Source material:
------------------------------------------------------------------------

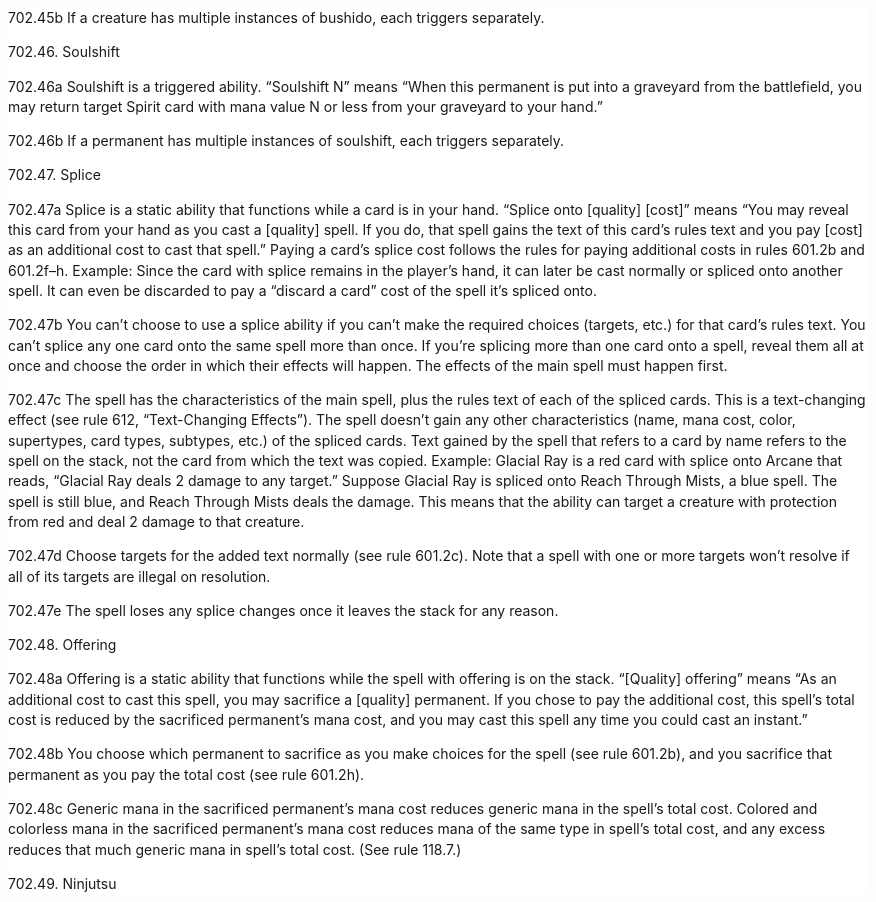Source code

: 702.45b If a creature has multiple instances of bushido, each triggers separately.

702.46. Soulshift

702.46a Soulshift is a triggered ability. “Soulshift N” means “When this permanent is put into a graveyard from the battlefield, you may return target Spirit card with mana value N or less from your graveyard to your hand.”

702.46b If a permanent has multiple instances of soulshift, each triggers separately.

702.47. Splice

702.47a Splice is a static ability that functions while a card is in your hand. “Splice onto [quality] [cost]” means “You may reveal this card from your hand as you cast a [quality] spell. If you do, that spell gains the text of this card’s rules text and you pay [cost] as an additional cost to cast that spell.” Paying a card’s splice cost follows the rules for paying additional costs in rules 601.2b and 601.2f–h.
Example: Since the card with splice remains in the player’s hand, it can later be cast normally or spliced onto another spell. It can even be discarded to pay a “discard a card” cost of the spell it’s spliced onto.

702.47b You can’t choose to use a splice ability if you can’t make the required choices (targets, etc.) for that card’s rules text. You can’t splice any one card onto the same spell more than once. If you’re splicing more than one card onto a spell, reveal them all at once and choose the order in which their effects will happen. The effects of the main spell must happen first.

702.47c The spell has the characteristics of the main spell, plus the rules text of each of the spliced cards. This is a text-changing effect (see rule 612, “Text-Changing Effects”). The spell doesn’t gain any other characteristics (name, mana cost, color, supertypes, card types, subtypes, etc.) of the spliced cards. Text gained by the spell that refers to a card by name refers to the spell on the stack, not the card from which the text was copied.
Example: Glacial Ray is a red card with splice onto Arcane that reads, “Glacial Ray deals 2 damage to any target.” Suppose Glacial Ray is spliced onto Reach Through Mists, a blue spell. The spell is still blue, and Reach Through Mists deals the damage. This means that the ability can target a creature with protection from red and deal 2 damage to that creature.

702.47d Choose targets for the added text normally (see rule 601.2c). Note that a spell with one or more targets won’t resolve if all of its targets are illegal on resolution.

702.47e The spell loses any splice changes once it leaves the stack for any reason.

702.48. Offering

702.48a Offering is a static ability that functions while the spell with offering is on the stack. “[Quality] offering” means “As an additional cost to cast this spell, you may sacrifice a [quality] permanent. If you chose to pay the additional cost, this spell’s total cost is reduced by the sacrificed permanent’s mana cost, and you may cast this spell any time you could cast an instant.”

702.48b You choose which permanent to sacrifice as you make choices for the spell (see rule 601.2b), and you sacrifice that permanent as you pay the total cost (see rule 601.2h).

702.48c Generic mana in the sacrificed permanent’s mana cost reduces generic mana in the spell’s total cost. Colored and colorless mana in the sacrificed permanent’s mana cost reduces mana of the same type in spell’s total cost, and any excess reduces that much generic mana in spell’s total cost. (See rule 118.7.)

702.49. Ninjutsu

------------------------------------------------------------------------

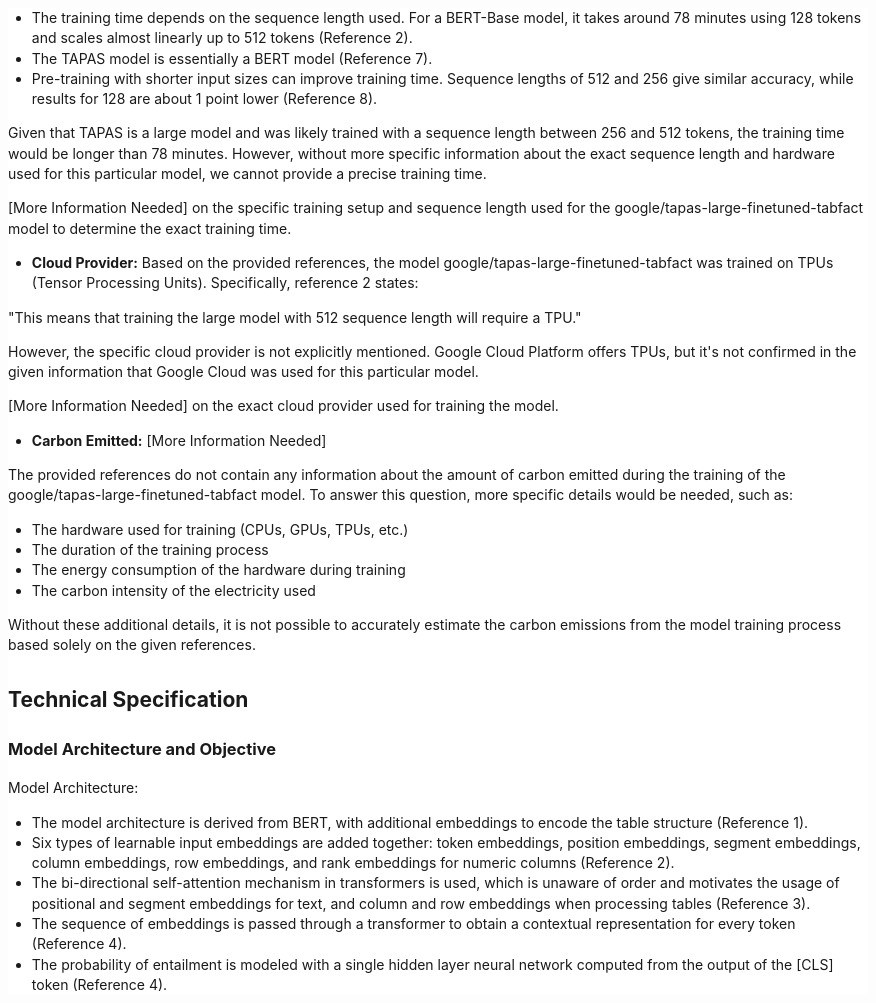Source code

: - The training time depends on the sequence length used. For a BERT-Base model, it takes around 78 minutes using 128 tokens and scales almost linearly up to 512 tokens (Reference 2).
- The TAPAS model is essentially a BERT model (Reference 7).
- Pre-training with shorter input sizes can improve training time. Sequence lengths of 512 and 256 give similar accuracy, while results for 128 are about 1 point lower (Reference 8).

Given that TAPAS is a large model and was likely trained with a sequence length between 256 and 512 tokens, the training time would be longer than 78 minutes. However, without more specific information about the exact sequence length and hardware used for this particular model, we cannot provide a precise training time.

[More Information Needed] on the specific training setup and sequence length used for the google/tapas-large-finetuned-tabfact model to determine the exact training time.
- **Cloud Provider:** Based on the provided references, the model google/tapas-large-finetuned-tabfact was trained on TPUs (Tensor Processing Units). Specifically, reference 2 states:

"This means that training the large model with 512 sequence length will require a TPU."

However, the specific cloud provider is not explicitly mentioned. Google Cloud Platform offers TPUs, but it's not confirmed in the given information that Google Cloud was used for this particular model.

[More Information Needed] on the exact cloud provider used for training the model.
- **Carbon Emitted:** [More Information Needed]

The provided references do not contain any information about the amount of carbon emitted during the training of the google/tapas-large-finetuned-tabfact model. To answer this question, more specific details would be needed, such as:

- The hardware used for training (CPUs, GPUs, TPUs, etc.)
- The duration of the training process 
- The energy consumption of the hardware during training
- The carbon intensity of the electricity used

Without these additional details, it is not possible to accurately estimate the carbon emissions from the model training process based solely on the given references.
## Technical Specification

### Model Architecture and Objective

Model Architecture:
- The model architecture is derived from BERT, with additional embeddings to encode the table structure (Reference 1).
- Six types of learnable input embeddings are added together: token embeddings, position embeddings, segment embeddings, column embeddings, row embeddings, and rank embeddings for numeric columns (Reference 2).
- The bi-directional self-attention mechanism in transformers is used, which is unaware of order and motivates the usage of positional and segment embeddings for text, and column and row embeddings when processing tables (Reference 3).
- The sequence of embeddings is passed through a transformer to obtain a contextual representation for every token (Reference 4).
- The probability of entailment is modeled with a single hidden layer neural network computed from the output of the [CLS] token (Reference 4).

------------------------------------------------------------------------

Written task:
Show, from the records above, every line that includes "BERT".

Result for this exercise:
: - The training time depends on the sequence length used. For a BERT-Base model, it takes around 78 minutes using 128 tokens and scales almost linearly up to 512 tokens (Reference 2).
- The TAPAS model is essentially a BERT model (Reference 7).
- The model architecture is derived from BERT, with additional embeddings to encode the table structure (Reference 1).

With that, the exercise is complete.